Decreto Fiscale 2025: cosa cambia per PMI, imprese sociali e P.IVA tra proroghe, semplificazioni e nuove sfide

Pubblicato il 25/07/2025
Ultima modifica il 25/07/2025 alle ore 18:09
Teleborsa
Il Decreto Fiscale 2025 porta con sé importanti novità per PMI, imprese sociali e titolari di partita IVA, tra proroghe, semplificazioni e nuovi strumenti per una gestione finanziaria più flessibile. La prima data da segnare sul calendario è il 31 luglio 2025, nuova scadenza per i versamenti fiscali dei soggetti ISA e dei contribuenti in regime forfettario. Ma le modifiche introdotte dal provvedimento vanno ben oltre, aprendo a opportunità e sfide che richiedono un’attenta pianificazione dei flussi di cassa.

Secondo i dati di giugno 2025 del Dipartimento delle Finanze, nel primo trimestre del 2025 sono state aperte 187.300 nuove partite IVA, con un lieve incremento dello 0,7% rispetto al 2024. Il 54,2% di queste ha aderito al regime forfettario, in crescita dell’1,5% rispetto all’anno precedente. Il Decreto interessa dunque un numero sempre più ampio di contribuenti, soprattutto micro e piccole imprese.

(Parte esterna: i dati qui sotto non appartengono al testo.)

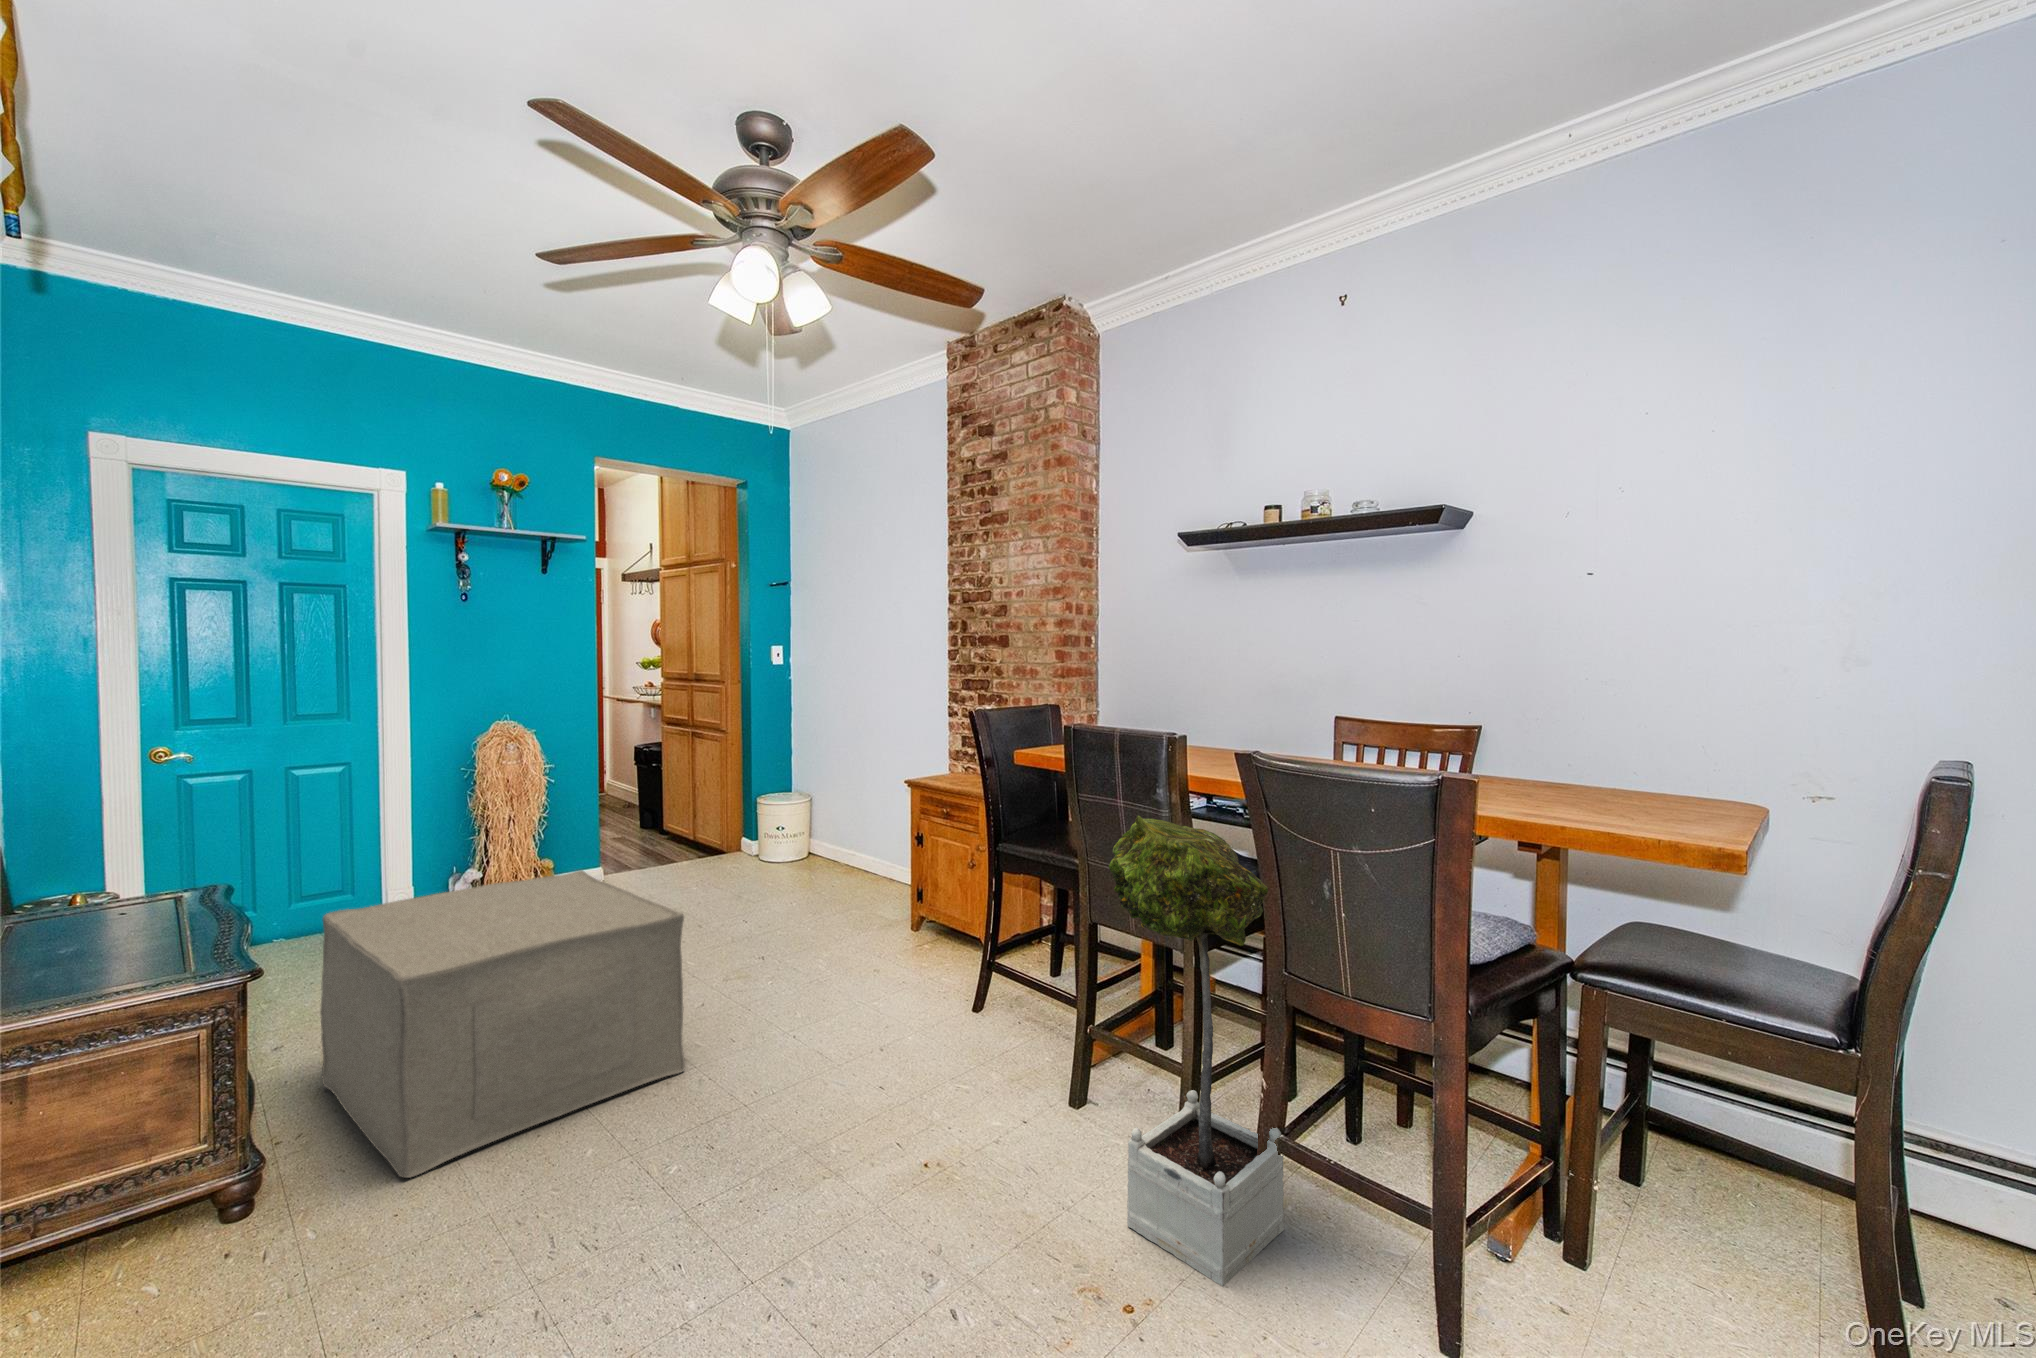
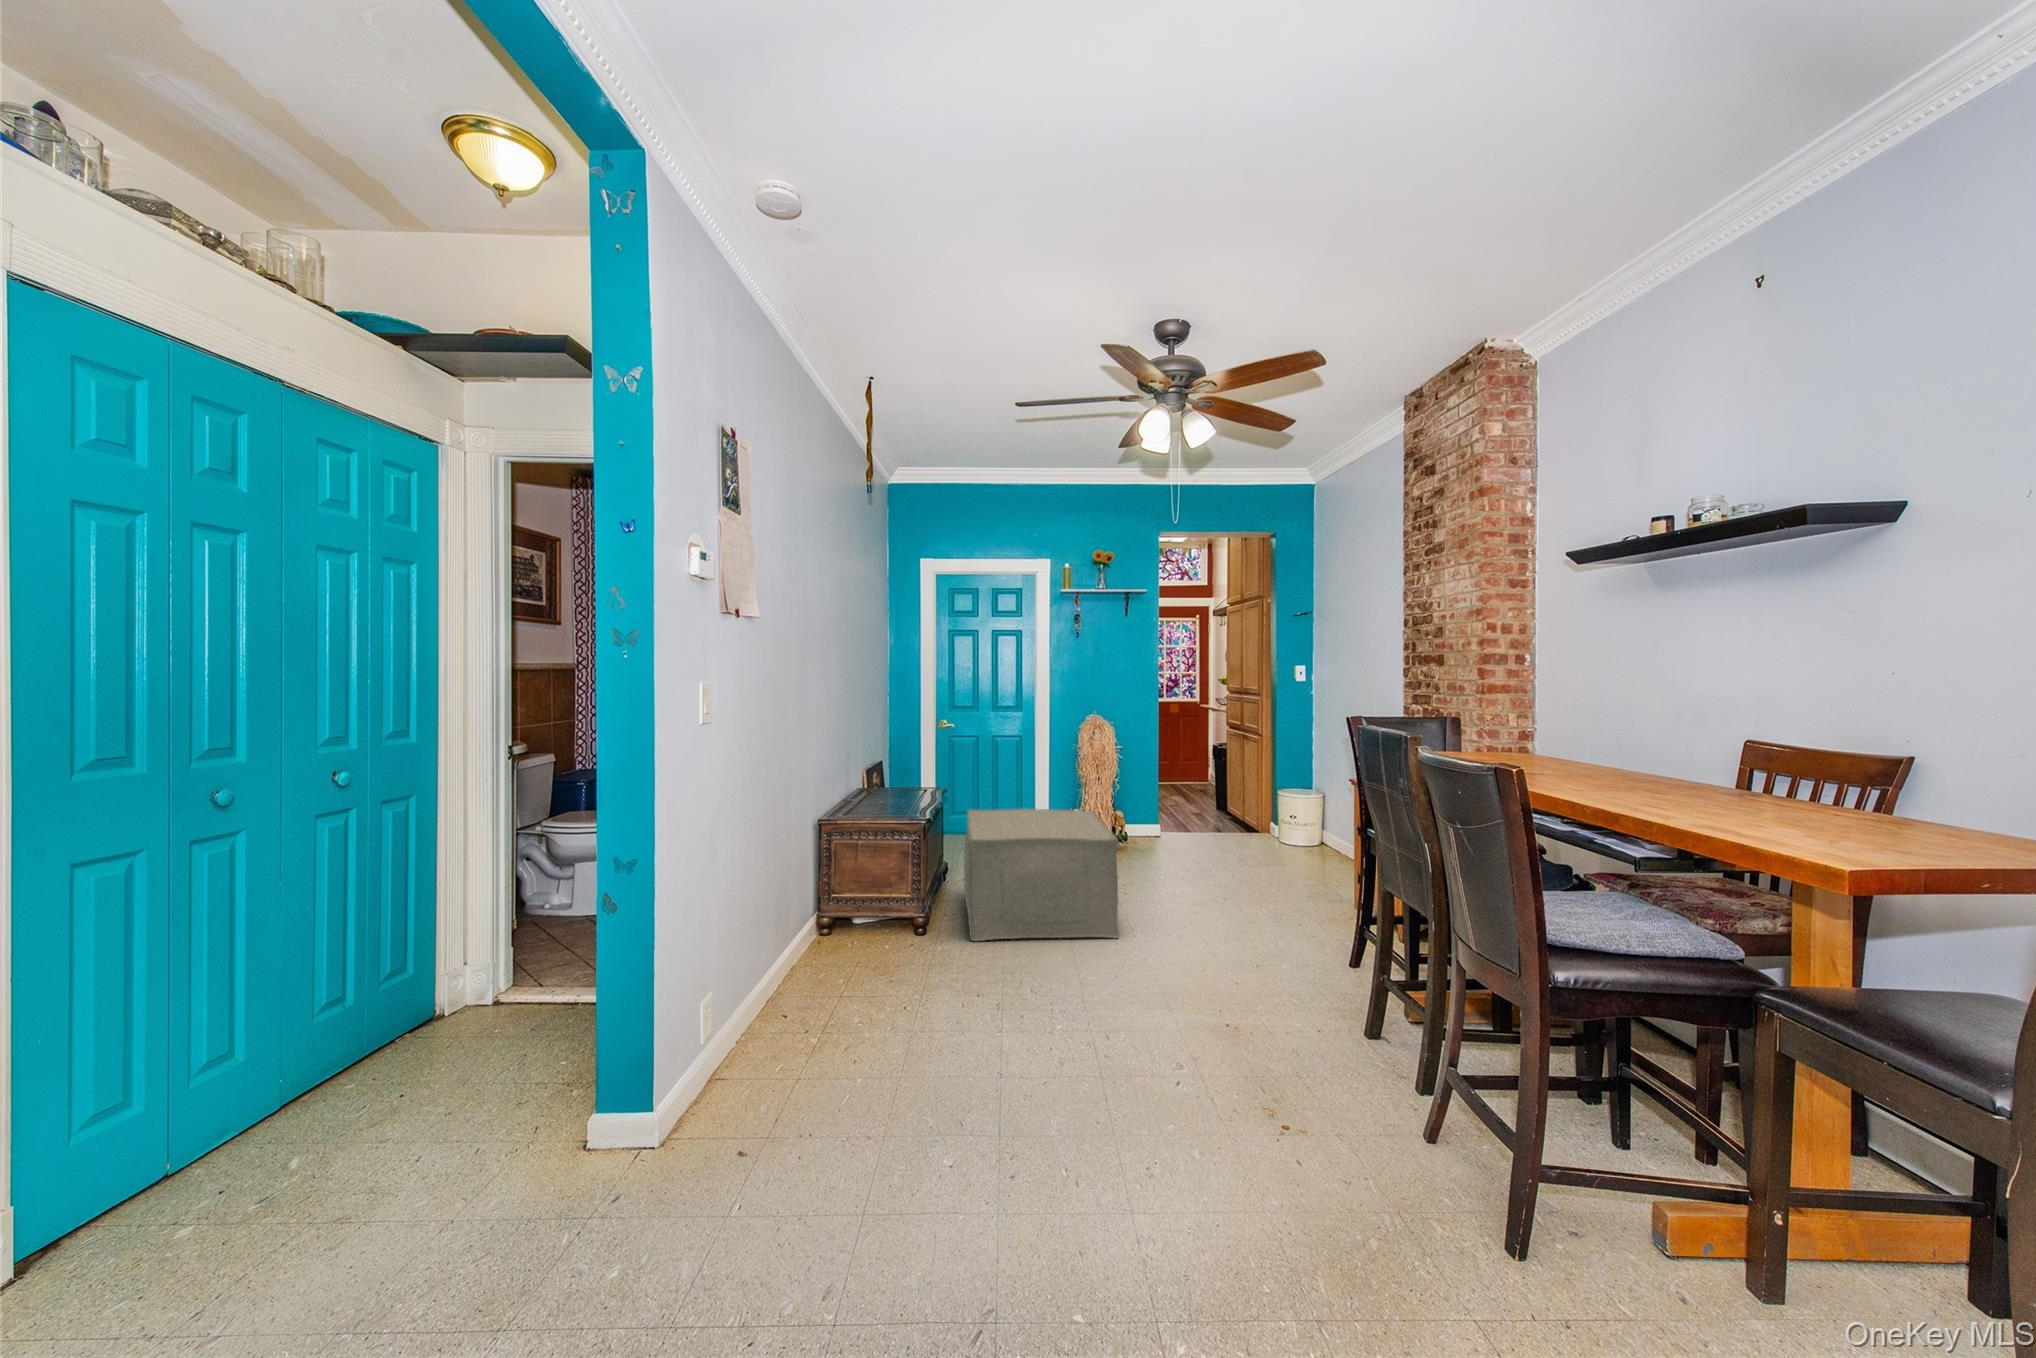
potted tree: present [1108,816,1284,1286] -> none [1279,794,1421,1141]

Vito Longobardi, Consulente Fiscale e del Lavoro del network nazionale Partner d’Impresa, rete di professionisti specializzati in diverse aree economiche, legali e fiscali, spiega: "il Decreto Fiscale 2025 mostra un segnale di attenzione verso le imprese ma è solo una parte della soluzione. In generale - continua - i cambiamenti apportati rendono comunque il sistema fiscale più flessibile e aiutano le PMI a essere più solide e stabili dal punto di vista finanziario ma per un vero rilancio, servono anche regole più stabili, procedure più semplici e un fisco più prevedibile nel tempo".

Tra le misure più rilevanti per le aziende ci sono la deduzione maggiorata del costo del lavoro e il recupero illimitato delle perdite fiscali. Inoltre, a partire dal 2026, le associazioni di promozione sociale e le organizzazioni di volontariato con ricavi fino a 85.000 euro avranno accesso a un nuovo regime fiscale agevolato e alla detassazione degli utili reinvestiti all’interno delle finalità statutarie. Un beneficio che potrebbe incidere su un comparto composto da circa 120.000 enti (dati Unioncamere 2023).

Il decreto elimina anche lo split payment per le società quotate, consentendo una maggiore liquidità immediata, e lo estende invece ai settori della logistica e del trasporto, ambiti considerati ad alto rischio di evasione. Sono state introdotte poi alcune misure per correggere irregolarità fiscali.

Si semplifica, quindi, il calendario delle scadenze esattoriali, ma, secondo Vito Longobardi restano dubbi applicativi sulla reale utilità della normativa per chi ha situazioni complesse. "Ci sono infatti imprenditori che operano in più regimi fiscali contemporaneamente, (es. ordinario, agricolo, forfettario), chi ha liquidazioni IVA con più aliquote o compensazioni parziali, oppure ancora chi gestisce più sedi o attività. In questi casi, avere una scadenza unica o semplificata non risolve i problemi di fondo e può addirittura creare ulteriori difficoltà operative, soprattutto se manca una proroga automatica o una finestra di tolleranza per le rettifiche o comunicazioni tardive", ha sottolineato Longobardi.

Secondo Partners d'Impresa a dover cambiare quindi non dovrebbero essere solo le tempistiche in sé quanto il carico gestionale e la semplificazione normativa. "Gli adempimenti burocratici infatti oggi sono troppo complessi; tra questi, quelli fiscali sono in continuo oggetto di cambiamento legislativo e creano difficoltà alle imprese. Secondo quanto emerge dall’Osservatorio Burocrazia 2025 dell’Istituto di ricerca Astrid, con un’analisi realizzata su un campione di 1000 aziende, il tempo medio che le imprese devono destinare agli adempimenti burocratici in tutte le loro differenti accezioni è di circa 313 ore/uomo ogni anno. Tradotto in termini di costo/lavoro si tratta di una media di circa 9.210 euro per ogni impresa, a prescindere dal settore e della dimensione aziendale.